Another modifiable risk factor for the development of ALD is body weight. In an epidemiological study from the US, overweight and obesity increased the risk of alcohol-related abnormal alanine aminotransferase activity5. Another large study from France showed that the presence of excess weight for at least 10 years is a risk factor for AH and alcohol-associated cirrhosis6.
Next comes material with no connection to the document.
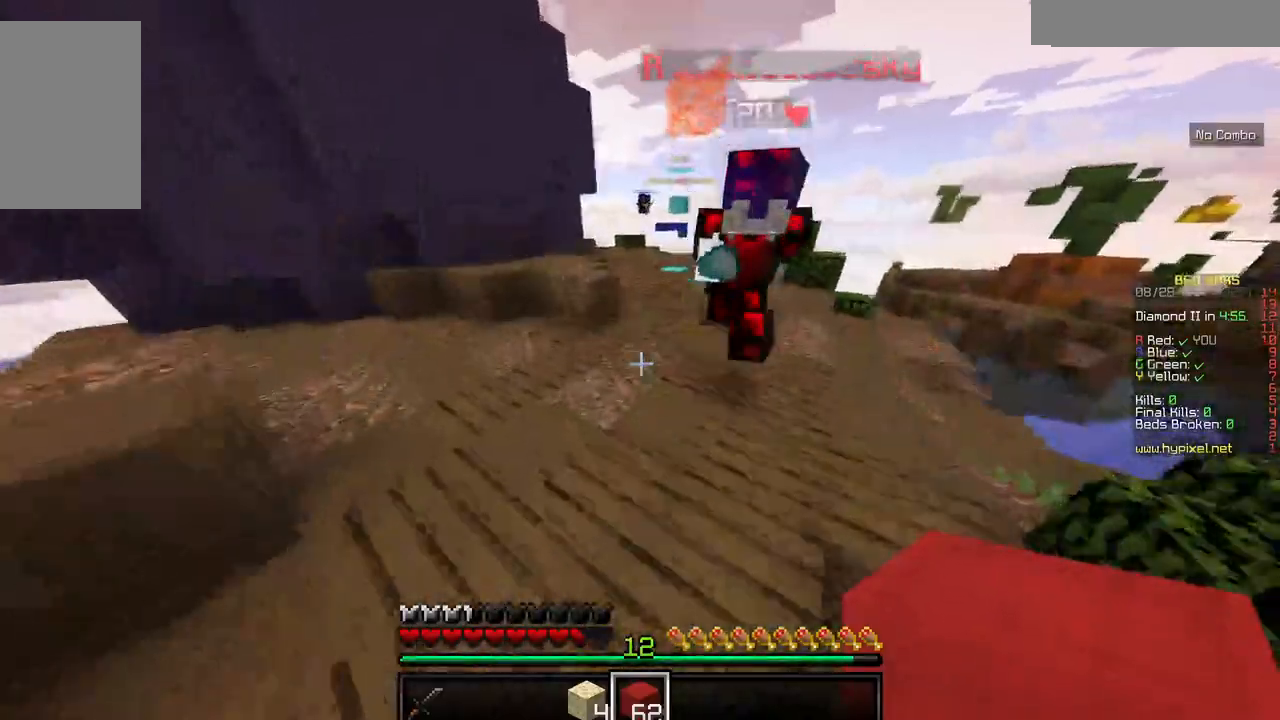
{"keys": ["d", "w"], "mouse": []}
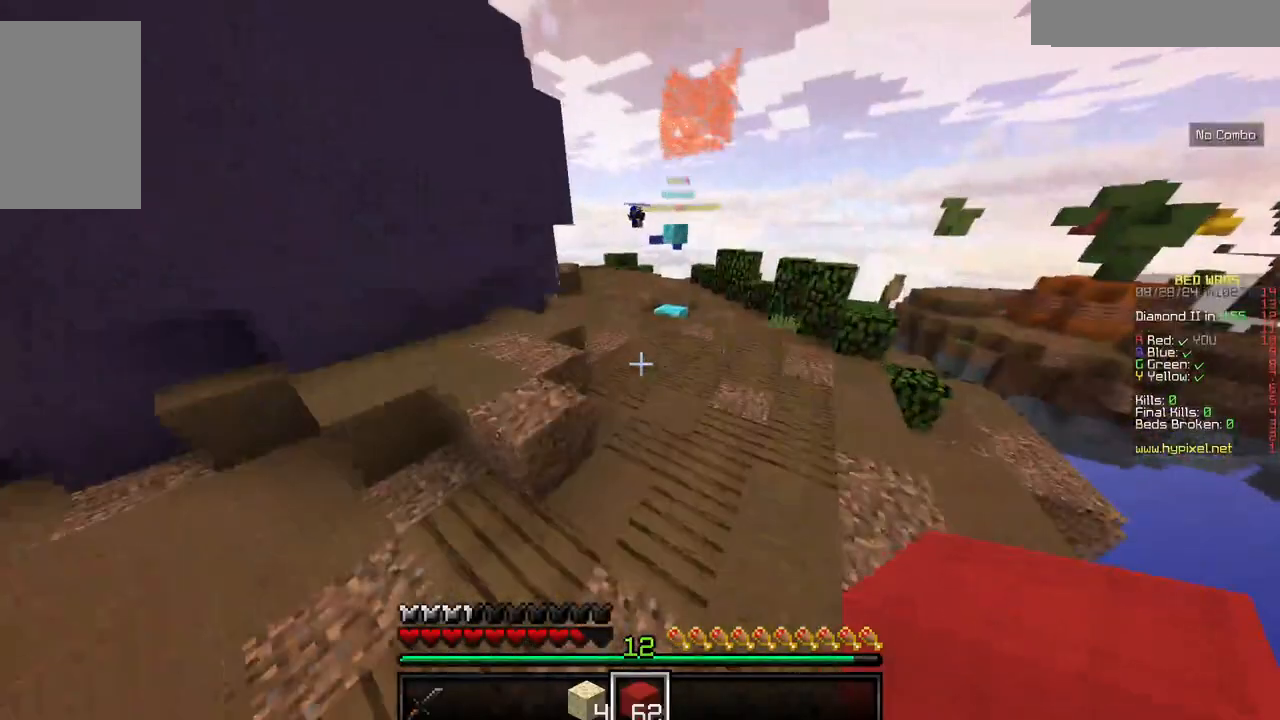
{"keys": ["a", "w"], "mouse": []}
Alcoholic hepatitis (AH) is the most florid manifestation of ALD and is associated with high mortality7. The majority of patients with severe AH have fibrosis on biopsy at presentation, and approximately 10% to 20% of patients with AH are likely to progress to clinically obvious cirrhosis annually8. While quantity of alcohol consumption, gender, and body weight have been associated with the overall risk for ALD, less is known about the associations of these factors for AH specifically. The DIONYSOS study of patterns and types of beverages consumed combined steatosis and AH in the non-cirrhotic liver disease group without doing subgroup analysis3. Naveau et al., on the other hand, found that female gender and obesity were risk factors for AH; however, in the multivariable analysis, the amount of alcohol consumed did not correlate with the risk of AH6. Since the development of AH may be a common pathway to cirrhosis for many patients, confirmation of these results in an American population, and multivariable analysis of interactions between these various risk factors are of interest, particularly given the growing number of Americans who are overweight or obese.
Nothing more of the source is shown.